Ben Helstein | NMLS# 1577314 | InSync Homes & Loans | Equal Housing Opportunity
Frequently Asked Questions
Which banks offer construction loans in Houston?
Several Texas-based and national banks offer construction loans in the Houston metro, including Frost Bank, Prosperity Bank, Texas Capital, First Horizon, BOK Financial, and portfolio lenders working through mortgage brokers. Local credit unions like TDECU and Amplify also run active construction programs. Rates, draw schedules, and qualification standards differ significantly between banks, which is why shopping through an independent broker almost always beats walking into one bank.
What is the difference between a one-time close and two-time close construction loan?
A one-time close construction loan (also called construction-to-permanent or CTP) closes once at the start. The same loan covers the build period and then converts to your permanent mortgage automatically. You lock your rate up front, pay closing costs once, and do not re-qualify. A two-time close is two separate loans: a short-term construction loan during the build, then a new permanent mortgage at completion. Two-time close can give you a slightly lower rate on the permanent piece but requires re-qualification and second-round closing costs. For most Houston buyers, one-time close is the cleaner path.
How much do I need to put down on a Houston construction loan?
Typical Houston construction loans require 20 to 25 percent down on the total project cost (lot plus build). Some VA construction loans allow 0 percent down for qualified veterans, and some FHA construction-to-perm programs allow 3.5 percent down with the right lender. Land you already own can count toward the down payment. If the land is paid off and worth 25 percent of the project, your cash requirement can drop to near zero.
Should I use the home builder's in-house financing or an outside construction loan broker?
Builder in-house financing is structured to sell more homes, not to give you the best rate. The advertised buydown looks cheap because it is baked into the sticker price and the lender's margin is fatter than what an outside broker can access. An independent construction loan broker shops multiple Texas banks, has no incentive to lock you into a particular product, and can often match or beat the builder rate without the incentive strings. For custom builds (not production-builder spec homes), an outside broker is almost always the better call because the builder has no skin in the financing.
How does the draw schedule work on a Houston construction loan?
During the build, the bank releases funds to the builder in stages (draws) tied to completed milestones: foundation, framing, mechanical rough-in, drywall, trim, and final. Typical Houston construction loans run 6 to 12 months with 4 to 6 draws. You pay interest only on the drawn balance, not the full loan, so your monthly carrying cost is lower at the start and ramps up as the build progresses. The bank sends an inspector before each draw to verify work completed.

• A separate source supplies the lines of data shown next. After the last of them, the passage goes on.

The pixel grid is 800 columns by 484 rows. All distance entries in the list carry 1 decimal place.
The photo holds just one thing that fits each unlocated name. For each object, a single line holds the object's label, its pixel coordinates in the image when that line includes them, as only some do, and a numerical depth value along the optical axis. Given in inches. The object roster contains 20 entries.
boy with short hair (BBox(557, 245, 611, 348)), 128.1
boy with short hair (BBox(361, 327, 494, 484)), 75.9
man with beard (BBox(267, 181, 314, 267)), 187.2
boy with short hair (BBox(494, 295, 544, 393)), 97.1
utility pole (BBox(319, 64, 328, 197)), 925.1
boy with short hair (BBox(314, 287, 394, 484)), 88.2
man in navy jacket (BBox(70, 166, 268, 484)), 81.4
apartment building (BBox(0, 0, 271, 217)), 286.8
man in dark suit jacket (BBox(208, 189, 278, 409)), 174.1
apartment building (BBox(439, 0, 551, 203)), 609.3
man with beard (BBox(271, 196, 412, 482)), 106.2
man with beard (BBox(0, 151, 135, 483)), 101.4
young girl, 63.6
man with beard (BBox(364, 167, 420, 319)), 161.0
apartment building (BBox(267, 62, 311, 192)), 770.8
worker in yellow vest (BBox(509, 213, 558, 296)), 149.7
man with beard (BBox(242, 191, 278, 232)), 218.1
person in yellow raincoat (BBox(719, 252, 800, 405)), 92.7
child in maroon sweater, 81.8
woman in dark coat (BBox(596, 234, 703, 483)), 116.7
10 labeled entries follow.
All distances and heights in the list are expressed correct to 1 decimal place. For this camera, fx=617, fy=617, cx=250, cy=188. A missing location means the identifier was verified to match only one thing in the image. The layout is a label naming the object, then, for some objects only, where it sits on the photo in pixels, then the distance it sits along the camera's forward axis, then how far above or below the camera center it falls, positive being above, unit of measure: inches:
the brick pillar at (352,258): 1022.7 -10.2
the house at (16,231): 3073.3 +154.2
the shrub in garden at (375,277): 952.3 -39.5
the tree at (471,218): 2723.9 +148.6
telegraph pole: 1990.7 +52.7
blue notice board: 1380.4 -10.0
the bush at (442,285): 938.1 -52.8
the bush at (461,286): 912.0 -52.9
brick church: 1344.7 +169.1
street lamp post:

What credit score do I need for a construction loan in Houston?
Most Houston construction loan programs want a 680 minimum credit score, with the best rates going to 720+. Portfolio programs and some VA construction lenders go down to 640 with larger down payments. Debt-to-income has to pencil based on the projected permanent payment, not the construction-period interest-only payment, which sometimes trips people up.
Can I get a construction loan to build on land I already own in Houston?
Yes. Owned land is treated as equity and counts toward your down payment requirement. If the land is paid off and worth 20 to 25 percent of the total project cost (lot plus build), you can often do a construction-to-permanent loan with no additional cash down. If there is still a lot loan outstanding, it gets rolled into the construction loan at closing.